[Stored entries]
________________________________________

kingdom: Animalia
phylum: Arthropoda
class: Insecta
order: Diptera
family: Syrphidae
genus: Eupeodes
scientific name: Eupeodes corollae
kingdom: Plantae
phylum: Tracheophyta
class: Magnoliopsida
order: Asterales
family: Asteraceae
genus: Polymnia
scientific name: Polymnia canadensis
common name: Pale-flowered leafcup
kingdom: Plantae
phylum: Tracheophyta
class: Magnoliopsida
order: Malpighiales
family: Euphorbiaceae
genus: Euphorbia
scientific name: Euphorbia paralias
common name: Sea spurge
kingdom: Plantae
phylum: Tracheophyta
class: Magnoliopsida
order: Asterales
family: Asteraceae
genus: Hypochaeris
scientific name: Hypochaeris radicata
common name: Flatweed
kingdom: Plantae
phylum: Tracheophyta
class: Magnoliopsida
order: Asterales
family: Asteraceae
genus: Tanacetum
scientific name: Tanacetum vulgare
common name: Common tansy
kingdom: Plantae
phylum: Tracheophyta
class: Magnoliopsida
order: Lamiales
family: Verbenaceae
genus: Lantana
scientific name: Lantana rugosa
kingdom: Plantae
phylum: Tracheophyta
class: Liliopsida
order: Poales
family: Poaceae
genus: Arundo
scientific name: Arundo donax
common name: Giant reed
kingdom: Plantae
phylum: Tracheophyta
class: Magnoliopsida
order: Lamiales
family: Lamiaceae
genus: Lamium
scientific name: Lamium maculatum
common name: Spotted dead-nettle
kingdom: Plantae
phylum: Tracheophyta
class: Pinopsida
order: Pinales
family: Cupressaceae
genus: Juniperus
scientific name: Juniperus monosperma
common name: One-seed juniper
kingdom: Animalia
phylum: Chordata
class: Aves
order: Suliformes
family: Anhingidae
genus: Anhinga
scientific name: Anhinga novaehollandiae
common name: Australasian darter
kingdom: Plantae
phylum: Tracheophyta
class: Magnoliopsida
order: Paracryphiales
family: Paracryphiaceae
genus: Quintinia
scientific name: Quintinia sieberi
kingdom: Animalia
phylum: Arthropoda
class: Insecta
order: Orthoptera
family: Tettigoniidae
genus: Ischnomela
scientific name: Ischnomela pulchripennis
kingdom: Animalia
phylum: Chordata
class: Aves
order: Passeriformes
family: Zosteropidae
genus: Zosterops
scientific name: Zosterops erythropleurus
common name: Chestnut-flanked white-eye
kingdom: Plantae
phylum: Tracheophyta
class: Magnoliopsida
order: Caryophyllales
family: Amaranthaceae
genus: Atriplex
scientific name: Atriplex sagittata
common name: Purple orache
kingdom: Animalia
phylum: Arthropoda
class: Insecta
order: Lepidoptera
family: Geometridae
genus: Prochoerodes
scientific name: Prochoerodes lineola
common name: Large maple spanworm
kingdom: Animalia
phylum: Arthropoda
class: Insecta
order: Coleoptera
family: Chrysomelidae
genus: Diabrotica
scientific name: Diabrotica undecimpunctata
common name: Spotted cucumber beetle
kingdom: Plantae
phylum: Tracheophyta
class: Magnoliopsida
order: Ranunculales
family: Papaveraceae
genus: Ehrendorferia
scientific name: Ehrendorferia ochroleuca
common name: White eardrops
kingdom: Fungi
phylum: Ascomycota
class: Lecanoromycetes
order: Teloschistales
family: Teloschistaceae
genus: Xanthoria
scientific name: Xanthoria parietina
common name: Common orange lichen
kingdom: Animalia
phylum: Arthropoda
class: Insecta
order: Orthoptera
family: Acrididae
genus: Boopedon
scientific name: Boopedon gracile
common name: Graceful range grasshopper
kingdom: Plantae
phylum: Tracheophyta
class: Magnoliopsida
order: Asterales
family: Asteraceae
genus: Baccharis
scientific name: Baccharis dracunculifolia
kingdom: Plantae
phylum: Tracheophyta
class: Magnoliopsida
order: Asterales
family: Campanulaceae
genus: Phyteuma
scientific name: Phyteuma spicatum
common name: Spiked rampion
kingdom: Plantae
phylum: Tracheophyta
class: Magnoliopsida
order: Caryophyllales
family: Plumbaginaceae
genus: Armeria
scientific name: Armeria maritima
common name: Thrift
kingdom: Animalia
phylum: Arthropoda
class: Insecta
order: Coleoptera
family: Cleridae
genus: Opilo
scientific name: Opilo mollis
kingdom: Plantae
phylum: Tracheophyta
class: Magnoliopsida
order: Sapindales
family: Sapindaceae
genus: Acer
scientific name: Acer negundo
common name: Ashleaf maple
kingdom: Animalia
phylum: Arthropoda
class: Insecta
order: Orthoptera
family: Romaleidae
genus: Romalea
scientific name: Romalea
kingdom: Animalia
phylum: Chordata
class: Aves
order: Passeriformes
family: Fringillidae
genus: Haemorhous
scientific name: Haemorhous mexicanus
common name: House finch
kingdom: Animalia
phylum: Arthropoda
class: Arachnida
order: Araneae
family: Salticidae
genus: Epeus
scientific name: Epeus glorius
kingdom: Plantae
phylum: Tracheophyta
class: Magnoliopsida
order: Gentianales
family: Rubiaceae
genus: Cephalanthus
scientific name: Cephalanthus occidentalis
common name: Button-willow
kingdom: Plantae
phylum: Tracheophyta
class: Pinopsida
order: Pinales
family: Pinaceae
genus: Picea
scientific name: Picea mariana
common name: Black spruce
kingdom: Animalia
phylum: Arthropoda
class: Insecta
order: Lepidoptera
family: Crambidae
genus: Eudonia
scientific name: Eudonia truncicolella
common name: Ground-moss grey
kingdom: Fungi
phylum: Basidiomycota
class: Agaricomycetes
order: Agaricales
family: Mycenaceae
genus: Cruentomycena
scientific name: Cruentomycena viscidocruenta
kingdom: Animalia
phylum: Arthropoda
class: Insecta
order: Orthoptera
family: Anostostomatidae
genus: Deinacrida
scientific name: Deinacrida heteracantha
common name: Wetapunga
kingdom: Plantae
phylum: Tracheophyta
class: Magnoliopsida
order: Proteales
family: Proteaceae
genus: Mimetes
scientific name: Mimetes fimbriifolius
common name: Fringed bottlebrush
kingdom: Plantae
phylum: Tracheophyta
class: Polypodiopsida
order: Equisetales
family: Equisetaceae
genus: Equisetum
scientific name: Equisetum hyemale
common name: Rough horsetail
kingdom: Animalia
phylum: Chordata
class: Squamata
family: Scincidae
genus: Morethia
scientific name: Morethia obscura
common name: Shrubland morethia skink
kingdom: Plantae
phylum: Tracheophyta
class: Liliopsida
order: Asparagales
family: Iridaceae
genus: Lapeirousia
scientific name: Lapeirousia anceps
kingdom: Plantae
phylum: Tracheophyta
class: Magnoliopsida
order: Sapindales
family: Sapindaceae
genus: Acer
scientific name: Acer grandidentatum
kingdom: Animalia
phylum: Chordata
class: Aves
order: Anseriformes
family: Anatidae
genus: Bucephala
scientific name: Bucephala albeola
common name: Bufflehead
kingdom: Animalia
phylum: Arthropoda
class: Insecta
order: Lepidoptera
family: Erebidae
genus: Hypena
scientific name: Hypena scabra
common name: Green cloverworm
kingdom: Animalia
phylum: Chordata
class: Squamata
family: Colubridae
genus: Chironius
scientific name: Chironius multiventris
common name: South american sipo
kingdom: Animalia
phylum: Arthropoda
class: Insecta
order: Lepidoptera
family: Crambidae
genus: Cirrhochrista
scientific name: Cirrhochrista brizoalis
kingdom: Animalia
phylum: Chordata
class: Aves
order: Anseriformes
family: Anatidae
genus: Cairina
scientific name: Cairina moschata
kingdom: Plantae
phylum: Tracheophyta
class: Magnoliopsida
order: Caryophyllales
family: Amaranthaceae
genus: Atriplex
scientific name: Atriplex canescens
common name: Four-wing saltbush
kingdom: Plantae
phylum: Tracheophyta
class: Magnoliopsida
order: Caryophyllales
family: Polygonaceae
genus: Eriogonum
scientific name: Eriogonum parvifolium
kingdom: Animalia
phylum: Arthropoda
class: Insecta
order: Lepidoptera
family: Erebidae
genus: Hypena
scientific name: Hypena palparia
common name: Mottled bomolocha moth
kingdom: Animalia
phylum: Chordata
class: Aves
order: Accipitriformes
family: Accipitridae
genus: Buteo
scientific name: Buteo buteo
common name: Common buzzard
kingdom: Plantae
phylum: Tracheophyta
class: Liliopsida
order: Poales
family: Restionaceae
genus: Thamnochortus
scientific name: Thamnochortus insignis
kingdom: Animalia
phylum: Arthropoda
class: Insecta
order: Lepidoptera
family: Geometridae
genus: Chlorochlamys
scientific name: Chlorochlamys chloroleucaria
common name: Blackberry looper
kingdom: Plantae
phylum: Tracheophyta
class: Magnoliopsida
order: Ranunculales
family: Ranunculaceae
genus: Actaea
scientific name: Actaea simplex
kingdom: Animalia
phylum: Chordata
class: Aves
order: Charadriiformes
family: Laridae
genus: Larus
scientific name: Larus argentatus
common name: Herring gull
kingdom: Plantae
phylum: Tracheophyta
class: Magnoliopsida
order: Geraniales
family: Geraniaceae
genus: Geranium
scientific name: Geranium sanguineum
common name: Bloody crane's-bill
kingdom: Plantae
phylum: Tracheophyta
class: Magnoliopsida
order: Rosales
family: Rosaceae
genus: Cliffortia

________________________________________

## Goal
Please copy the records above, from the line holding "scientific name: Hypena scabra" through the end of the records, inclusive.

## Answer to this exercise
scientific name: Hypena scabra
common name: Green cloverworm
kingdom: Animalia
phylum: Chordata
class: Squamata
family: Colubridae
genus: Chironius
scientific name: Chironius multiventris
common name: South american sipo
kingdom: Animalia
phylum: Arthropoda
class: Insecta
order: Lepidoptera
family: Crambidae
genus: Cirrhochrista
scientific name: Cirrhochrista brizoalis
kingdom: Animalia
phylum: Chordata
class: Aves
order: Anseriformes
family: Anatidae
genus: Cairina
scientific name: Cairina moschata
kingdom: Plantae
phylum: Tracheophyta
class: Magnoliopsida
order: Caryophyllales
family: Amaranthaceae
genus: Atriplex
scientific name: Atriplex canescens
common name: Four-wing saltbush
kingdom: Plantae
phylum: Tracheophyta
class: Magnoliopsida
order: Caryophyllales
family: Polygonaceae
genus: Eriogonum
scientific name: Eriogonum parvifolium
kingdom: Animalia
phylum: Arthropoda
class: Insecta
order: Lepidoptera
family: Erebidae
genus: Hypena
scientific name: Hypena palparia
common name: Mottled bomolocha moth
kingdom: Animalia
phylum: Chordata
class: Aves
order: Accipitriformes
family: Accipitridae
genus: Buteo
scientific name: Buteo buteo
common name: Common buzzard
kingdom: Plantae
phylum: Tracheophyta
class: Liliopsida
order: Poales
family: Restionaceae
genus: Thamnochortus
scientific name: Thamnochortus insignis
kingdom: Animalia
phylum: Arthropoda
class: Insecta
order: Lepidoptera
family: Geometridae
genus: Chlorochlamys
scientific name: Chlorochlamys chloroleucaria
common name: Blackberry looper
kingdom: Plantae
phylum: Tracheophyta
class: Magnoliopsida
order: Ranunculales
family: Ranunculaceae
genus: Actaea
scientific name: Actaea simplex
kingdom: Animalia
phylum: Chordata
class: Aves
order: Charadriiformes
family: Laridae
genus: Larus
scientific name: Larus argentatus
common name: Herring gull
kingdom: Plantae
phylum: Tracheophyta
class: Magnoliopsida
order: Geraniales
family: Geraniaceae
genus: Geranium
scientific name: Geranium sanguineum
common name: Bloody crane's-bill
kingdom: Plantae
phylum: Tracheophyta
class: Magnoliopsida
order: Rosales
family: Rosaceae
genus: Cliffortia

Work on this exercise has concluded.